Monday 26 May 2014

CUSTOMER SUPPORT IS MORE THAN SAYING AM SORRY


Your company cannot operate successfully if the support and product teams are communicating through a string and a pair of cups.
When support is left to operate as an island, reps will only ever learn to parrot "I'm sorry." Well, “I'm sorry” to break it to you, but that’s a miserable support strategy.
Apologies are necessary when dealing with angry customers, but if there isn’t a system in place to learn from this feedback, you're just putting your support team on the receiving end of complaints with no means to fix the root of the problem.
The support team does not have the power to change the source of the complaints they receive. While user error is certainly in the mix, designers and engineers (and on occasion, marketing) are often the real source of support tickets, so they need to be kept in the loop.
How are bugs fixed, errors tackled, and products improved when nobody but support knows what customers are saying?
This is why we are so adamant about the principals and practice of a whole company spport. If Jeff Bezos can sit down on support requests every once in a while so can the rest of your team.
The dedicated support staff has to pick up the slack here, too. They need a system that empowers them to do more with incoming tickets than just say "I'm sorry."
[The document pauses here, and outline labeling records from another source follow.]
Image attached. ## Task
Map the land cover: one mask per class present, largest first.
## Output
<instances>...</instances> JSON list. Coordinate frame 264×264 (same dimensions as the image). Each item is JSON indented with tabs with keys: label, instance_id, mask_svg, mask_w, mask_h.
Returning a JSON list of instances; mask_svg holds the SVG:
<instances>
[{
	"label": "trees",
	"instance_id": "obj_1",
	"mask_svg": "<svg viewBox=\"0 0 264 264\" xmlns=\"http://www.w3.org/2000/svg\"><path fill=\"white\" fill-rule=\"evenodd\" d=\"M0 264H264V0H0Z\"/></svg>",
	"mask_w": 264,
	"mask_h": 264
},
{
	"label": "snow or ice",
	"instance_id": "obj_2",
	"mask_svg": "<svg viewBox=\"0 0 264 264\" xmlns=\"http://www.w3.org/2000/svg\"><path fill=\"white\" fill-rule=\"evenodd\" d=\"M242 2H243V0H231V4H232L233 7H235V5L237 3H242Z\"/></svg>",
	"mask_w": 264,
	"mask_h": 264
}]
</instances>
What to Do With Customer Feedback

Your support team needs a way to catalogue and submit their own feedback to the rest of your team.
A great support staff will filter customer feedback and pass along the things you need to hear about. A customer complains that your software isn't the color they like? Yeah, they can say, "Sorry orange isn't your thing, Chris!" and save your inbox.
But when they notice dozens of customers saying that they can't find [very important feature]? That needs to be put in a team inbox for the product and marketing teams to see.. In essence, we have an inbox labeled "Ideas" that anyone can add to at their discretion. We also have cards labeled "Next Up" and "Roadmap," so people doing support know what's being worked on and what the development team has already said no to.